In a Dec. 28 open letter titled “Let’s Get Things Straight” and that began with “Enough is enough,” Yaw laid out a meticulous takedown of the bogus allegations that many of his fellow Pennsylvania Republicans were embracing ahead of the Electoral College vote in Congress.

Yaw’s sharpest barb came in a recitation of Trump’s failed efforts to win in just about every one of his dozens of legal challenges since Election Day, many of those rulings coming from Republican judges.

“Either Trump has the dumbest lawyers on the planet,” Yaw wrote, “or there really is no proof of widespread fraud or irregularities. "

Now is not the time for hollow pronouncements calling only for vague “healing” without consequences. That is meaningless when not married to action and rhetoric that seeks to put a knife into Trumpism and its treachery against our republic.

We need Republicans to unequivocally disavow the president. Anything short of that is like hiding under a rock as invaders bear down on your family’s village.

This alone, of course, does not erase the damage done. Nor would impeachment or otherwise forcibly removing Trump from office ahead of Inauguration Day. His movement has strong appeal, especially if its lies continue being peddled by shadowy internet and fact-challenged cable news outlets, as they will.

But there is great value in showing a constructive other path to conservatism. It’s as if a new kid moves to a high school and is so charming that the market for Mean Girls suddenly dries up.
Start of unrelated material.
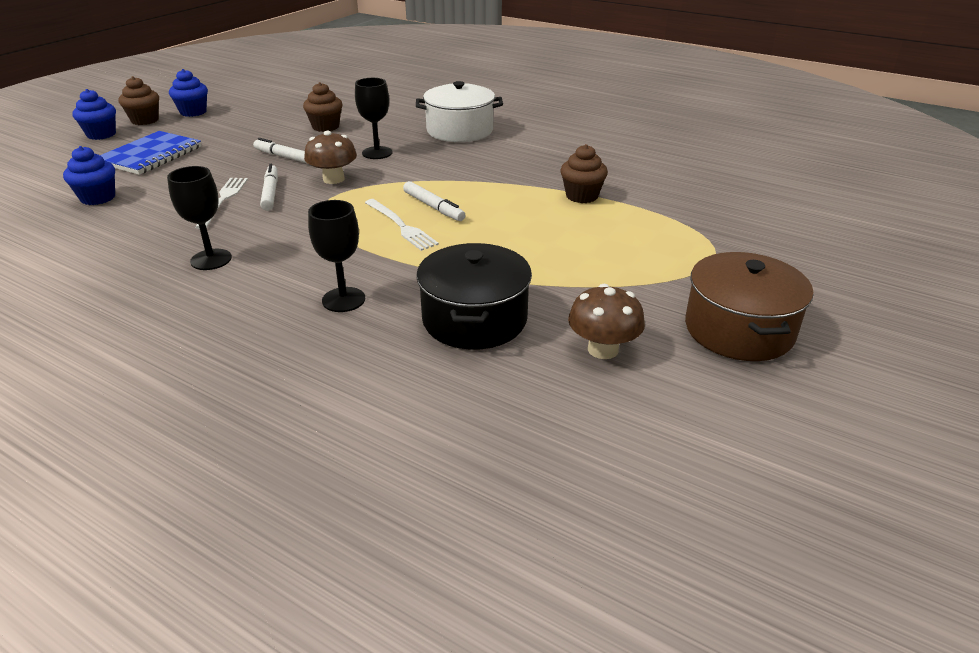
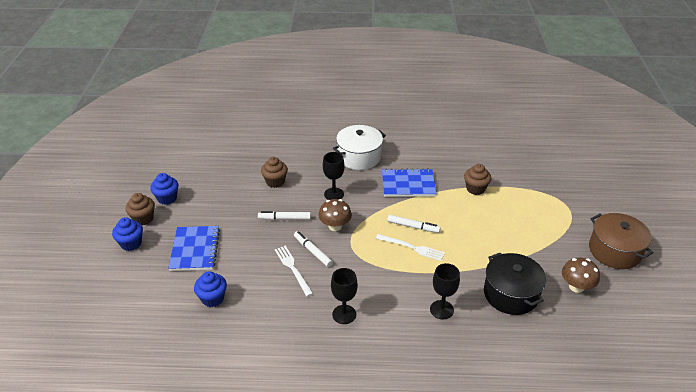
camera: 30 degrees left, 5 degrees up
(488, 168) = (408, 184): none -> blue notebook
“This has been building for several generations and it has been accelerated by the person who’s been sitting in the Oval Office for the past four years because of his rhetoric, which is laced with self-serving lies,” said Gettysburg College history professor Michael Birkner.

“This didn’t happen overnight,” Birkner added. “It’s not going to be resolved overnight.”

Swift legislative action by Biden could do much to reunify voters with economic packages bolstering schools, infrastructure, and the lives of everyone, regardless of political stripe. Securing the Senate majority that came with Georgia runoff election victories now makes that doable.

Just as important will be whether Republicans repair their own torched house. The devastation at the Capitol might actually have created an opportunity for that.

“A week ago, I would have told you that the Republican Party is definitively the Trump party,” Birkner said one day after the Capitol insurrection. “Now I think there’s a lot more uncertainty about where the Republican Party is going to land. ... I am hopeful that Trump’s brand is so damaged now that there’s an option for Republicans to regroup and rethink what the hell they’re for.”

» READ MORE: ‘I weep for my country’: Electoral College vote challenge is a menace that could maul us | Maria Panaritis

DiGirolamo offers a rhetorical road map. You start by drawing a hard line between acceptable resistance to policies and unacceptable, democracy-killing indulgence of seditious anger.

And you are crystal clear in your language.

DiGirolamo called Trump not just a liar but a demagogue.

“I didn’t pull no punches,” DiGirolamo told me. “I just couldn’t take anymore, Maria.”

His message to younger Republicans afraid of career damage:

“You have to look at yourself in the mirror. You’ve got to take into consideration the damage the man has done to our country and to our democracy.”